Kurt, last night Dwight Evans put it all
together, the way you made collage,
with an exemplary catch followed
by an assist at first base, a hit
in the seventh inning for the tie,
and another in the last of the
ninth to pull it out at Fenway Park
and win the game. The madness method
of “Baseball” gathers bits and pieces
of ordinary things—like bleacher
ticket stubs, used Astroturf, Fenway
Frank wrappers, yearbooks, and memory—
to paste them onto the bonkers grid
of the page. I stood at the workbench
after school and all day on weekends
—and I stand there still, in the gloomy
cellar on Ardmore Street, cutting and
gluing, my tongue protruding from my
lips, and nothing flies. When my daughter—
bored at thirteen by the grown-up talk
at the fancy picnic outside the
theater in Stratford, Ontario—
remarked frequently on the paddle-
boats skimming the lake (“Oh, look!” “That looks
like fun!” “I wonder where they start from.”),
I understood: I said, “Let’s go find
the dock or whatever and rent one.”
Her face livened up, but she was smart:
As we walked toward the pier together,
she asked: "Are you certain you want to
do this, or are you doing it just
to be mean?” In nineteen thirty-eight,
the hurricane lifted Aunt Clara’s
cottage at Silver Sands and carried
it twenty yards to deposit it
in a salt meadow; the tidal wave
overwhelmed the Thimble Island where
Uncle Arthur lived. When rain started
in the second inning at Fenway
Park, it drizzled on umbrellas raised
in boxes by the field. Most of us
climbed to remote seats back under the
overhang to watch the (I wrote this
before, back in the second inning)
puddles pocked by raindrops. In the lights
we made out straight up-and-down falling
pencil lines of rain that the pitchers
squinted through to see the catchers’ signs;
batters peered to watch how the ball spun.

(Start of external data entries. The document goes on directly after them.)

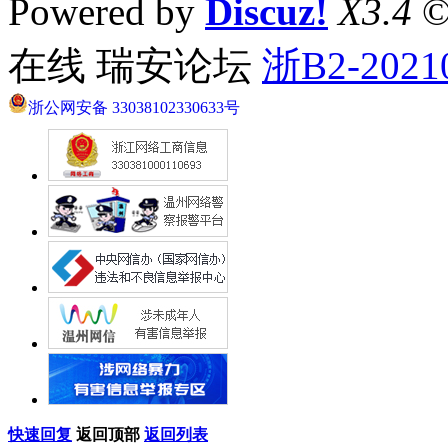
Powered by
Discuz!
X3.4
©
在线 瑞安论坛
浙B2-2021
浙公网安备 33038102330633号
快速回复
返回顶部
返回列表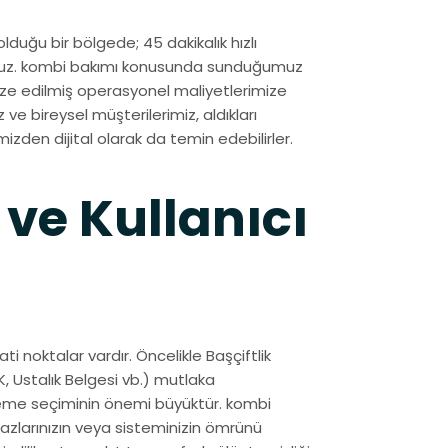
olduğu bir bölgede; 45 dakikalık hızlı
oruz. kombi bakımı konusunda sunduğumuz
mize edilmiş operasyonel maliyetlerimize
ve bireysel müşterilerimiz, aldıkları
mizden dijital olarak da temin edebilirler.
 ve Kullanıcı
i noktalar vardır. Öncelikle Başçiftlik
, Ustalık Belgesi vb.) mutlaka
lzeme seçiminin önemi büyüktür. kombi
azlarınızın veya sisteminizin ömrünü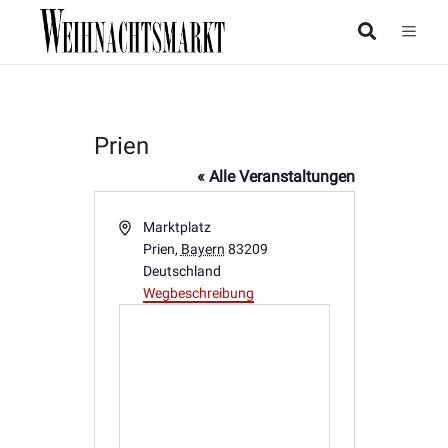
Prien
« Alle Veranstaltungen
Adresse
Marktplatz
Prien
,
Bayern
83209
Deutschland
Wegbeschreibung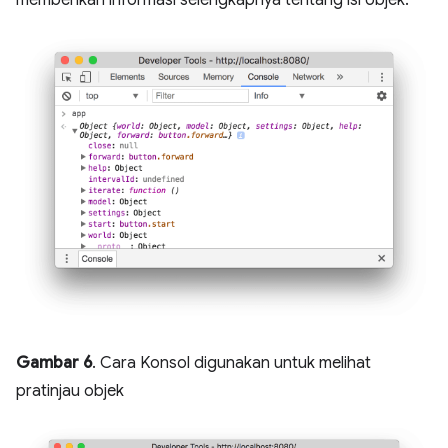
Gambar 6
. Cara Konsol digunakan untuk melihat
pratinjau objek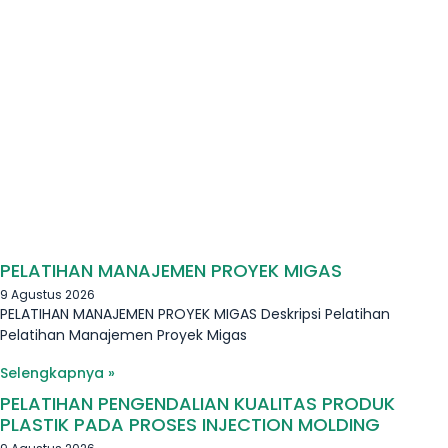
PELATIHAN MANAJEMEN PROYEK MIGAS
9 Agustus 2026
PELATIHAN MANAJEMEN PROYEK MIGAS Deskripsi Pelatihan
Pelatihan Manajemen Proyek Migas
Selengkapnya »
PELATIHAN PENGENDALIAN KUALITAS PRODUK
PLASTIK PADA PROSES INJECTION MOLDING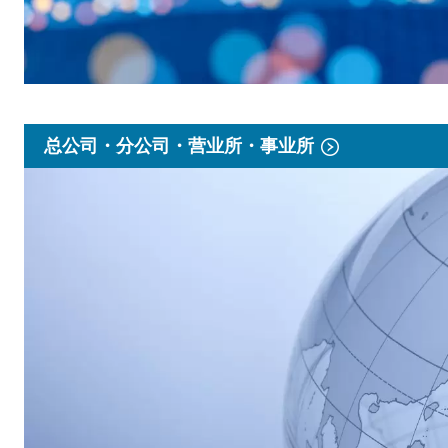
总公司・分公司・营业所・事业所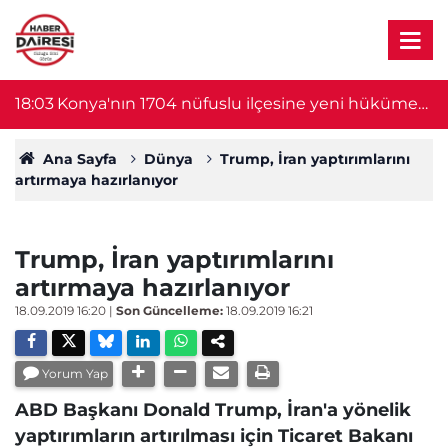
t
17:46
Tarladan yükselen dumanlar ortalığı savaş
1
alanına çevirdi! 13 araç birbirine girdi
Ana Sayfa
Dünya
Trump, İran yaptırımlarını
artırmaya hazırlanıyor
Trump, İran yaptırımlarını
artırmaya hazırlanıyor
18.09.2019 16:20
|
Son Güncelleme:
18.09.2019 16:21
Yorum Yap
ABD Başkanı Donald Trump, İran'a yönelik
yaptırımların artırılması için Ticaret Bakanı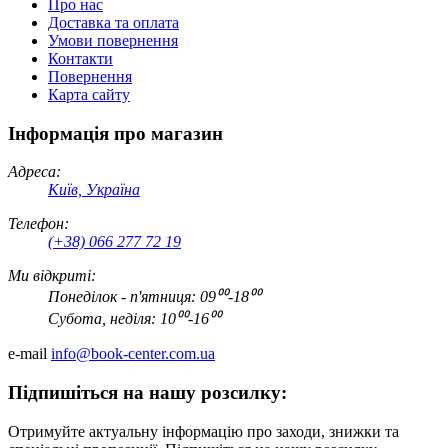
Про нас
Доставка та оплата
Умови повернення
Контакти
Повернення
Карта сайту
Інформація про магазин
Адреса:
Київ, Україна
Телефон:
(+38) 066 277 72 19
Ми відкриті:
Понеділок - п'ятниця: 09⁰⁰-18⁰⁰
Субота, неділя: 10⁰⁰-16⁰⁰
e-mail
info@book-center.com.ua
Підпишіться на нашу розсилку:
Отримуйте актуальну інформацію про заходи, знижки та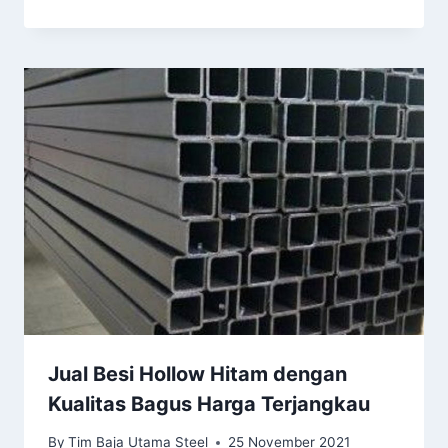
Jual Besi Hollow Hitam dengan
Kualitas Bagus Harga Terjangkau
By
Tim Baja Utama Steel
25 November 2021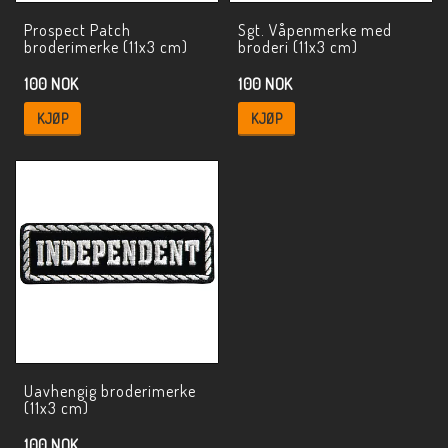
Prospect Patch
Sgt. Våpenmerke med
broderimerke (11x3 cm)
broderi (11x3 cm)
100 NOK
100 NOK
KJØP
KJØP
Uavhengig broderimerke
(11x3 cm)
100 NOK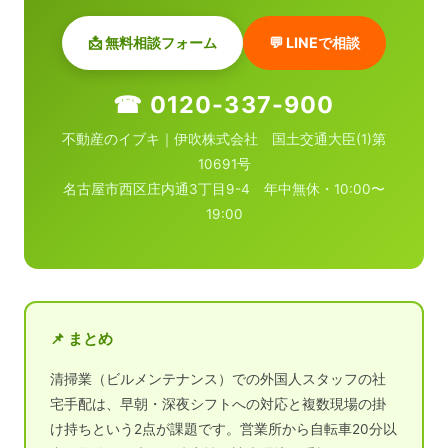
📩 無料相談フォーム
💬 LINEで相談
☎ 0120-337-900
不動産のイブキ｜伊吹株式会社 国土交通大臣(1)第
10691号
名古屋市西区庄内通3丁目9-4 年中無休・10:00〜
19:00
📌 まとめ
清掃業（ビルメンテナンス）での外国人スタッフの社
宅手配は、早朝・深夜シフトへの対応と複数現場の掛
け持ちという2点が課題です。営業所から自転車20分以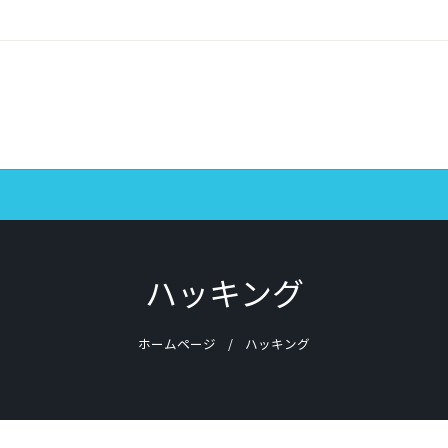
ハッキング
ホームページ
ハッキング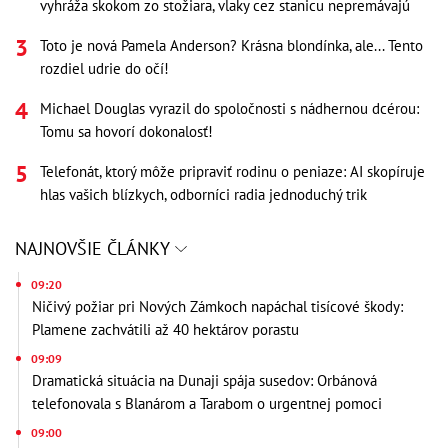
vyhráža skokom zo stožiara, vlaky cez stanicu nepremávajú
Toto je nová Pamela Anderson? Krásna blondínka, ale... Tento
rozdiel udrie do očí!
Michael Douglas vyrazil do spoločnosti s nádhernou dcérou:
Tomu sa hovorí dokonalosť!
Telefonát, ktorý môže pripraviť rodinu o peniaze: AI skopíruje
hlas vašich blízkych, odborníci radia jednoduchý trik
NAJNOVŠIE ČLÁNKY
09:20
Ničivý požiar pri Nových Zámkoch napáchal tisícové škody:
Plamene zachvátili až 40 hektárov porastu
09:09
Dramatická situácia na Dunaji spája susedov: Orbánová
telefonovala s Blanárom a Tarabom o urgentnej pomoci
09:00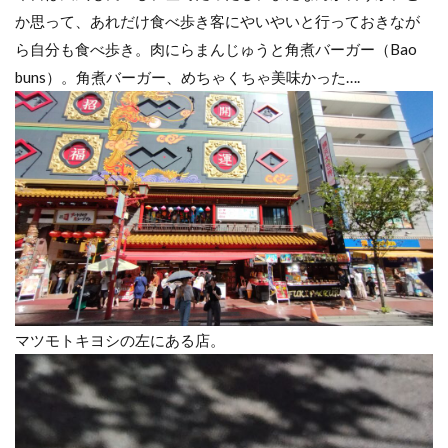
か思って、あれだけ食べ歩き客にやいやいと行っておきなが
ら自分も食べ歩き。肉にらまんじゅうと角煮バーガー（Bao
buns）。角煮バーガー、めちゃくちゃ美味かった….
マツモトキヨシの左にある店。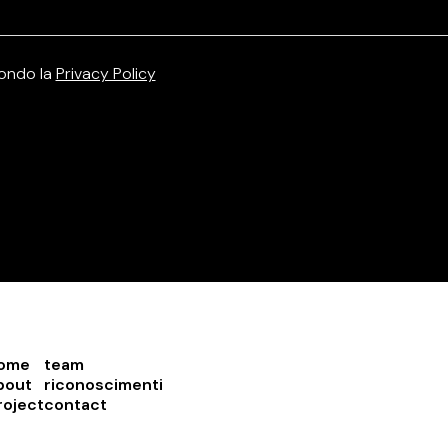
condo la
Privacy Policy
ome
team
bout
riconoscimenti
roject
contact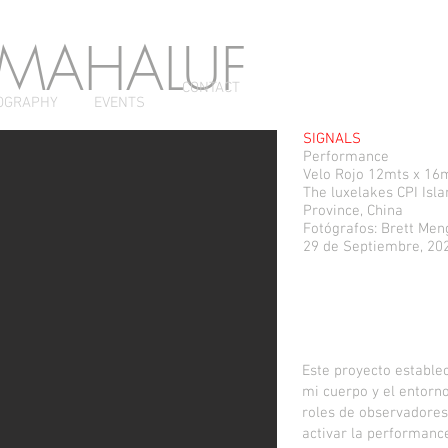
 MAHALUF
CONTACT
OGRAPHY
EVENTS
SIGNALS
Performance
Velo Rojo 12mts x 16
The luxelakes CPI Isl
Province, China
Fotógrafos: Brett Men
29 de Septiembre, 20
Este proyecto establec
mi cuerpo y el entorno
roles de observadores,
activar la performanc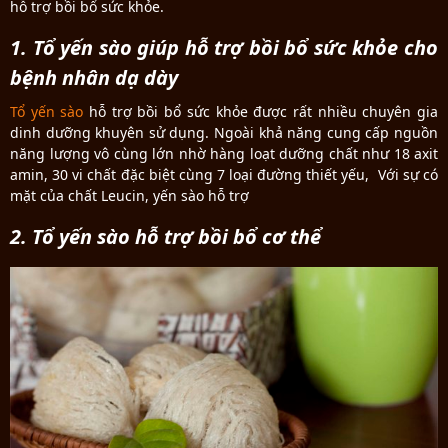
hỗ trợ bồi bổ sức khỏe.
1. Tổ yến sào giúp hỗ trợ bồi bổ sức khỏe cho
bệnh nhân dạ dày
Tổ yến sào
hỗ trợ bồi bổ sức khỏe được rất nhiều chuyên gia
dinh dưỡng khuyên sử dụng. Ngoài khả năng cung cấp nguồn
năng lượng vô cùng lớn nhờ hàng loạt dưỡng chất như 18 axit
amin, 30 vi chất đặc biệt cùng 7 loại đường thiết yếu, Với sự có
mặt của chất Leucin, yến sào hỗ trợ
2. Tổ yến sào hỗ trợ bồi bổ cơ thể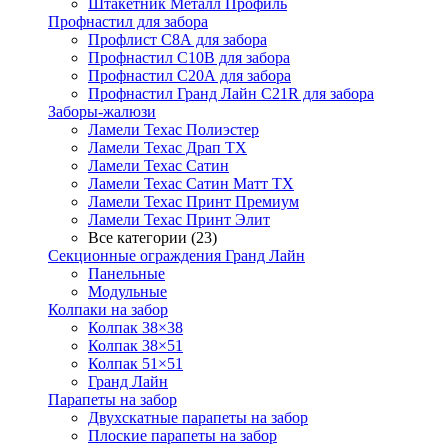
Штакетник Металл Профиль
Профнастил для забора
Профлист С8А для забора
Профнастил С10В для забора
Профнастил С20А для забора
Профнастил Гранд Лайн С21R для забора
Заборы-жалюзи
Ламели Техас Полиэстер
Ламели Техас Драп ТХ
Ламели Техас Сатин
Ламели Техас Сатин Матт ТХ
Ламели Техас Принт Премиум
Ламели Техас Принт Элит
Все категории (23)
Секционные ограждения Гранд Лайн
Панельные
Модульные
Колпаки на забор
Колпак 38×38
Колпак 38×51
Колпак 51×51
Гранд Лайн
Парапеты на забор
Двухскатные парапеты на забор
Плоские парапеты на забор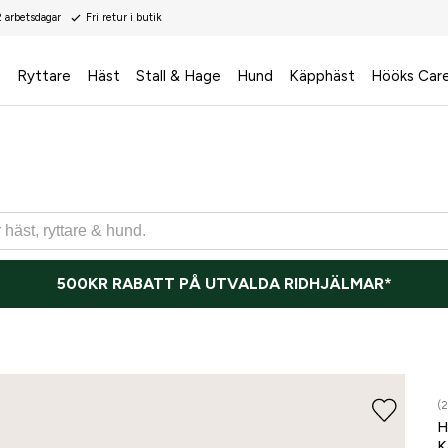
2 arbetsdagar
Fri retur i butik
s
Ryttare
Häst
Stall & Hage
Hund
Käpphäst
Hööks Car
500KR RABATT PÅ UTVALDA RIDHJÄLMAR*
(
H
K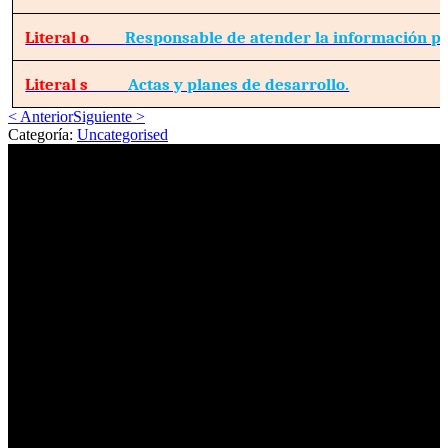
Literal o
Responsable de atender la información pú
Literal s
Actas y planes de desarrollo.
< Anterior
Siguiente >
Categoría:
Uncategorised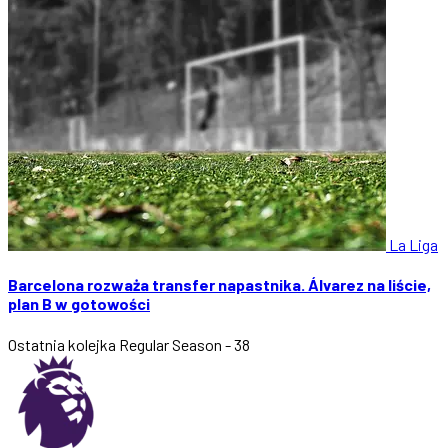
La Liga
Barcelona rozważa transfer napastnika. Álvarez na liście,
plan B w gotowości
Ostatnia kolejka
Regular Season - 38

After six innings it rained harder
and the umpire suspended play—game
tied three to three—then called it an hour
later. We struggled wetly out from
a game without issue. The young men
partied and slept, to make tomorrow’s
doubleheader at five. All night I
slept and woke practicing—obsessive
even in sleep, just as I bully
notes into lines—how the slow rain fell
like time measured in vertical light.
When I was a child, Connecticut
of the thirties and forties, we drove
to Ebbets Field or the Polo Grounds,
a couple of hours down the newly
constructed or incomplete parkways
to Brooklyn especially, dense with
its tiny park and passionate crowd.
After Billy Herman brilliantly
stopped a ground ball and flipped to Pee Wee
for the force, I turned immediate
attention to a vendor and my
father thought I missed the lucky play.
While that was happening, Kurt, I guess
you left Germany for Norway. Good.
As I thought about Curt (sic) Davis,
you were building a Merz-apartment.
I watched the first game of the nineteen
forty-one World Series in the Bronx,
when Joe Gordon took Curt Davis deep
and we lost three to two, unable
to rally back. Then the long drive home.